(Data records)
--- START ---
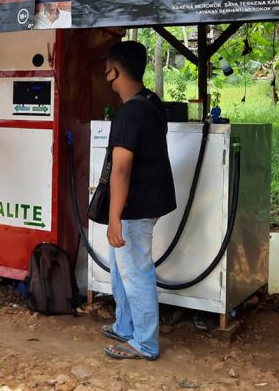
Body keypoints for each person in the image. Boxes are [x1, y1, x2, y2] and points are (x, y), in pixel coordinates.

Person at [100, 41, 176, 361]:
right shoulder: (150, 101)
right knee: (122, 267)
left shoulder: (130, 112)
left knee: (135, 270)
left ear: (115, 71)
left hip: (135, 205)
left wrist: (115, 217)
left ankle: (144, 342)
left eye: (107, 70)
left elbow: (121, 169)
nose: (106, 76)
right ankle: (125, 325)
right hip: (149, 198)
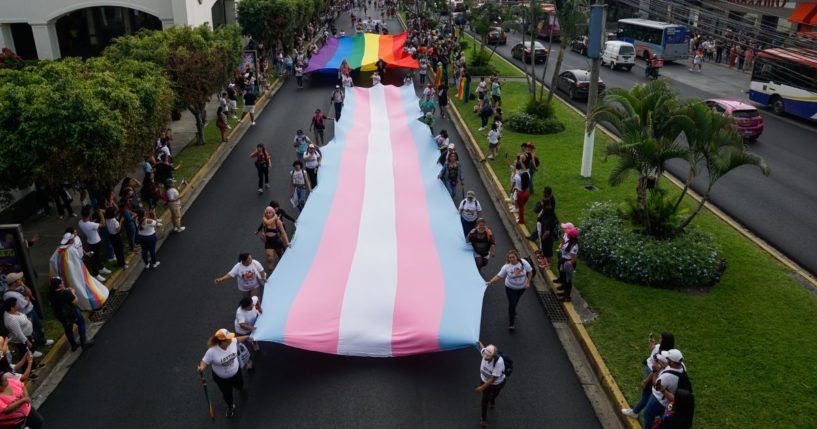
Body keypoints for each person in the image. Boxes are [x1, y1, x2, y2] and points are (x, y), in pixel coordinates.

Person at [197, 329, 252, 419]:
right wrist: (201, 368)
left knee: (239, 385)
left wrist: (248, 337)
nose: (231, 339)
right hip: (221, 379)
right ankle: (231, 406)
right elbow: (204, 362)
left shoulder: (232, 341)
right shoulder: (212, 351)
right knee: (227, 394)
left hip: (236, 372)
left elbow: (238, 339)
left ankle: (240, 388)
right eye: (229, 338)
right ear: (223, 342)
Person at [623, 332, 676, 420]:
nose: (659, 340)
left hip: (651, 374)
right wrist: (652, 344)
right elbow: (652, 351)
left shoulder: (664, 357)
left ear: (665, 341)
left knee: (646, 400)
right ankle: (662, 418)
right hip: (651, 373)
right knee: (648, 398)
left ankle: (635, 412)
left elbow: (655, 371)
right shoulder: (661, 347)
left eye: (661, 338)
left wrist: (646, 381)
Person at [485, 250, 533, 330]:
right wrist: (490, 282)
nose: (511, 259)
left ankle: (513, 311)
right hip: (510, 288)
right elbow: (499, 276)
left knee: (516, 300)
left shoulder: (523, 262)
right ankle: (511, 323)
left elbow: (530, 272)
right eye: (509, 258)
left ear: (517, 256)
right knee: (512, 304)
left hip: (522, 288)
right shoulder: (506, 267)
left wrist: (528, 283)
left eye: (513, 257)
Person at [2, 273, 51, 351]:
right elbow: (24, 305)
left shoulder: (18, 287)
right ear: (15, 282)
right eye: (19, 279)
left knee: (38, 326)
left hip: (31, 310)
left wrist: (23, 286)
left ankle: (41, 341)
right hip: (26, 313)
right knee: (30, 331)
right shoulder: (10, 294)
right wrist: (27, 299)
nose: (21, 280)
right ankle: (34, 347)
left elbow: (29, 293)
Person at [644, 349, 688, 428]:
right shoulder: (682, 367)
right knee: (664, 418)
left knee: (647, 414)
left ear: (672, 362)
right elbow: (669, 367)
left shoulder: (667, 377)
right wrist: (661, 363)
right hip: (670, 404)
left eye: (668, 359)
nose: (666, 360)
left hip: (658, 401)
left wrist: (654, 371)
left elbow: (656, 386)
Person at [47, 277, 94, 352]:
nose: (63, 283)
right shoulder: (66, 293)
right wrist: (73, 293)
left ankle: (73, 345)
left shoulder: (50, 294)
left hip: (60, 315)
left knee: (68, 328)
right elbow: (75, 301)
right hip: (71, 312)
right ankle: (83, 342)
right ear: (59, 285)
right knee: (81, 323)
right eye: (61, 282)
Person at [474, 342, 506, 427]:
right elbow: (482, 348)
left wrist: (481, 388)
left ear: (493, 356)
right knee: (484, 401)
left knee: (494, 394)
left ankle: (492, 401)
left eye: (488, 358)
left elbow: (493, 379)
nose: (485, 358)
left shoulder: (499, 362)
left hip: (496, 384)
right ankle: (483, 419)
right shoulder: (485, 352)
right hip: (484, 380)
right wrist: (478, 341)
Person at [78, 205, 110, 282]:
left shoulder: (80, 222)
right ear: (88, 215)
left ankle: (101, 268)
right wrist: (101, 215)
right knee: (94, 258)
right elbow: (103, 224)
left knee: (96, 256)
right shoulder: (91, 224)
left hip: (90, 241)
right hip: (96, 242)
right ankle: (96, 274)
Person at [531, 187, 557, 269]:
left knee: (547, 248)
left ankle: (547, 262)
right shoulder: (547, 214)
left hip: (547, 238)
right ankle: (543, 255)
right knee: (545, 247)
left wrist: (543, 238)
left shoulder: (549, 218)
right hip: (545, 235)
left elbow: (548, 231)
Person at [234, 297, 262, 369]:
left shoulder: (252, 301)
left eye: (252, 304)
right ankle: (248, 361)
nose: (253, 306)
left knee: (254, 337)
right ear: (245, 307)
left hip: (252, 326)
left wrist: (259, 308)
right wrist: (252, 328)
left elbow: (257, 299)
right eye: (251, 306)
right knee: (245, 347)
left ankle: (255, 344)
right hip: (243, 332)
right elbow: (242, 325)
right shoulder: (240, 312)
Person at [555, 228, 579, 301]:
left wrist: (566, 265)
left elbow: (573, 259)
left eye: (568, 234)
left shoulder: (574, 246)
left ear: (571, 237)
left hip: (568, 263)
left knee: (568, 280)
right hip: (564, 261)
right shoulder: (569, 241)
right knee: (565, 279)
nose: (567, 234)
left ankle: (567, 296)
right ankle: (564, 292)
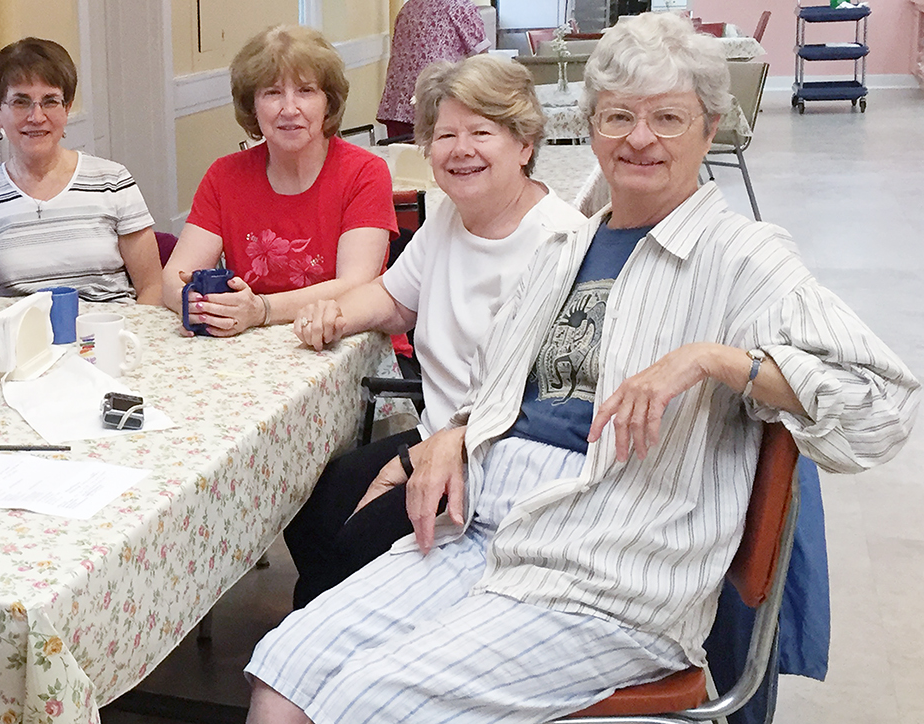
--- END ---
ASSIGNED TASK =>
Count the lines of the entries above in which the string "nose" appears. Supply the number only.

RESULT OF THIS EXERCISE =>
10